Vendredi 20 février 2009 5 20 /02 /Fév /2009 11:47
Source: www.lesechos.fr

Majorité et opposition se renvoient la responsabilité de la crise

[ 19/02/09  ]

L'UMP accuse la gauche de jeter de l'huile sur le feu, tandis que le PS reproche à Nicolas Sarkozy d'avoir négligé l'outre-mer. Un député de la majorité réclame la démission d'Yves Jégo.

Très prudents au début du conflit, élus et partis de métropole se sont livré hier une bataille politique acharnée, chacun tentant de renvoyer sur l'autre la responsabilité de la crise. Avant même que ne soit annoncée la mort d'un homme tué par balle à Pointe-à-Pitre, Martine Aubry a, dès le matin, sonné la charge contre Nicolas Sarkozy, accusé de s'être désintéressé de l'outre-mer, qu'« aimaient » le général de Gaulle, François Mitterrand et Jacques Chirac. « Depuis deux ans, on ne s'est pas occupé des DOM, on ne s'est pas occupé du développement », a fustigé la première secrétaire du PS sur France Inter, exhortant l'Etat à « demander aux grandes entreprises qu'on n'a pas contrôlées - la grande distribution, les transports et le pétrole - d'augmenter les salaires les plus faibles ».

A la veille de sa rencontre avec les élus de Guadeloupe et Martinique, le chef de l'Etat a essuyé, dans les médias et à l'Assemblée, un feu nourri de critiques. « Parfois, on peut se demander si les Guadeloupéens ne sont pas pénalisés parce qu'ils ont voté à gauche », a lâché la députée socialiste George Pau-Langevin, épinglant le « silence méprisant » de l'exécutif. « Combien de morts faudra-t-il pour que Nicolas Sarkozy retrouve sa lucidité et accède enfin aux revendications des syndicats ? », s'est interrogé le Parti communiste. « Le gouvernement n'a pas su gérer cette crise. Plus encore, il a fait un certain nombre de gestes qui ont aggravé la crise », a tranché François Bayrou sur RTL. Quant au souverainiste Nicolas Dupont-Aignan, il a souhaité la visite « immédiate » dans l'île de Nicolas Sarkozy ou de François Fillon, qui « au moindre fait divers en métropole multiplient les déplacements ».

Inquiétude à droite

La majorité, elle, a reproché à la gauche de mettre « de l'huile sur le feu » (dixit Frédéric Lefebvre, le porte-parole de l'UMP), et jugé « pas responsable » de comparer la Guadeloupe à d'autres régions françaises (selon Xavier Bertrand, le secrétaire général du parti). A droite, l'inquiétude est grande. D'un côté, les parlementaires, qui regrettent parfois la discrétion de Nicolas Sarkozy sur ce dossier, redoutent que l'île ne bascule dans le chaos. De l'autre, ils craignent, si le gouvernement devait lâcher beaucoup du lest, que les revendications sociales ne se propagent à toute l'outre-mer et, au-delà, à la métropole. Les déclarations d'Olivier Besancenot (attendu demain sur l'île, dans la foulée de José Bové), qui a émis l'espoir que « la mobilisation massive » outre-mer « annonce un printemps de luttes » dans toute la France, ne les ont pas rassurés.

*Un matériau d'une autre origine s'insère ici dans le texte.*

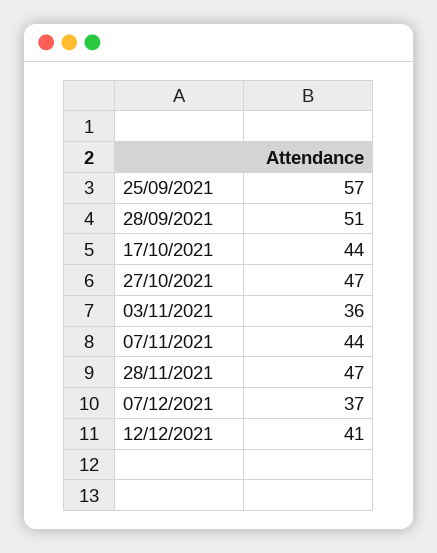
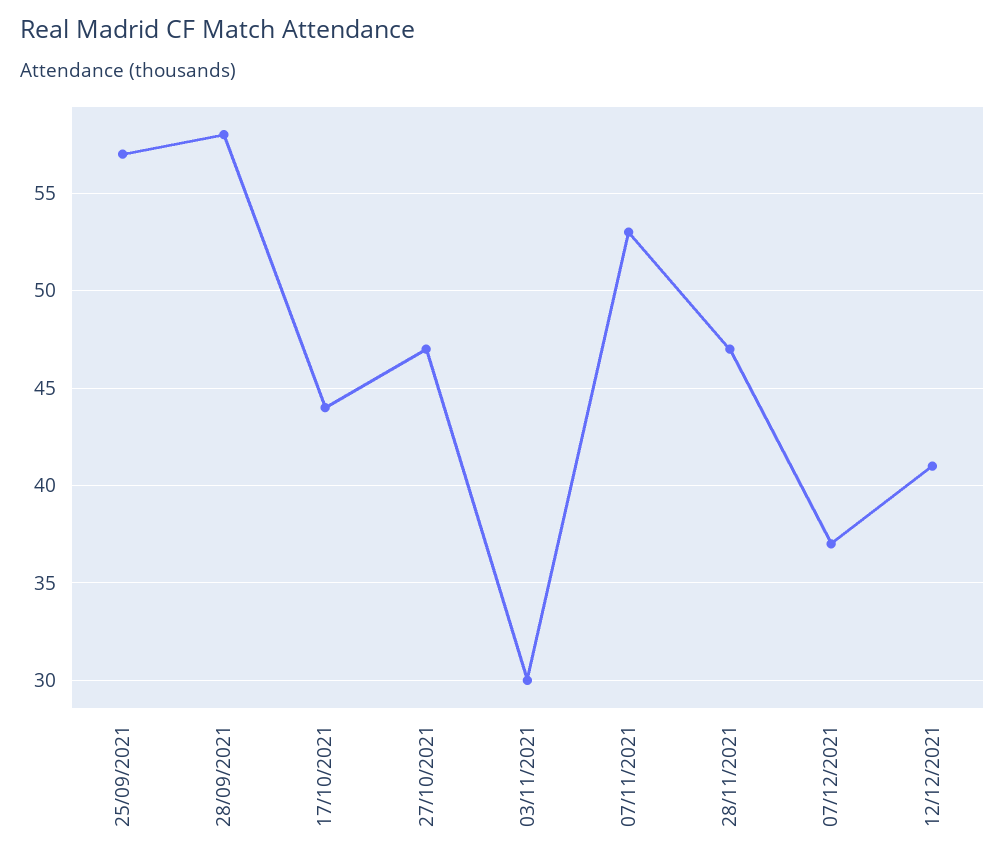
28/09/2021: 51 -> 58
03/11/2021: 36 -> 30
07/11/2021: 44 -> 53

Dans ces circonstances, certains ont déjà trouvé un fusible : Yves Jégo. Le député du Nord Christian Vanneste a ouvertement conseillé, hier, au secrétaire d'Etat à l'Outre-mer de « démissionner ». « Un mauvais esprit pourrait s'interroger sur le rôle et l'efficacité d'un ministre qui, présent ou absent, manque singulièrement de présence », a-t-il noté. Oubliant de mentionner que l'affaiblissement d'Yves Jégo doit beaucoup à François Fillon. C'est le Premier ministre qui l'a fait revenir de Guadeloupe et a refusé de financer un éventuel accord sur les bas salaires.